_EXERCISE DIRECTIONS_: Count the lines in the entries that contain the string "смесей", treating uppercase and lowercase letters as different, and give only that number.

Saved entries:
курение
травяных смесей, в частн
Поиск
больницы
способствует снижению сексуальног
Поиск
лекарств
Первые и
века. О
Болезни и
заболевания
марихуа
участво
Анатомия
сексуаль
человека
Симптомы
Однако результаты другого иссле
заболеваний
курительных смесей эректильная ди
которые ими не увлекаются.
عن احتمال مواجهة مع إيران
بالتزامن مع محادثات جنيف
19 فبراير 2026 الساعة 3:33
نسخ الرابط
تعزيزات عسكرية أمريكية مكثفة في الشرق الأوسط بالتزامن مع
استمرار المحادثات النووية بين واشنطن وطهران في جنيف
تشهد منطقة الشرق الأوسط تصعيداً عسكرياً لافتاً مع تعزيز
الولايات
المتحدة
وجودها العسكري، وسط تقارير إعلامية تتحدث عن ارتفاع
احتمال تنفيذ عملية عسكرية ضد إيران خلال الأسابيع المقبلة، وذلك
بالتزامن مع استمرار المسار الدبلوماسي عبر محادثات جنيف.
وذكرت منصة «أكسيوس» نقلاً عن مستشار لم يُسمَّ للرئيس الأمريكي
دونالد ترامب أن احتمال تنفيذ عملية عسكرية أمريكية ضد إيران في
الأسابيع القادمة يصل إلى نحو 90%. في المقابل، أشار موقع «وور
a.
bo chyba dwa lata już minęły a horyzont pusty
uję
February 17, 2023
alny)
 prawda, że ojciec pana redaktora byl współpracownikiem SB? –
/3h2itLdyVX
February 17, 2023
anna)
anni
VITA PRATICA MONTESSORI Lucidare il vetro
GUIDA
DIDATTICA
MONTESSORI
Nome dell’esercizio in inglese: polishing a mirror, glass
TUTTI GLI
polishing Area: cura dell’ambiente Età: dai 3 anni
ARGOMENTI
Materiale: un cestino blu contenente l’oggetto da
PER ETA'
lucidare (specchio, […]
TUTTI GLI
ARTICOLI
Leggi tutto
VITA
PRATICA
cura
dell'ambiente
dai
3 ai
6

_RESULT OF THE EXERCISE_: 2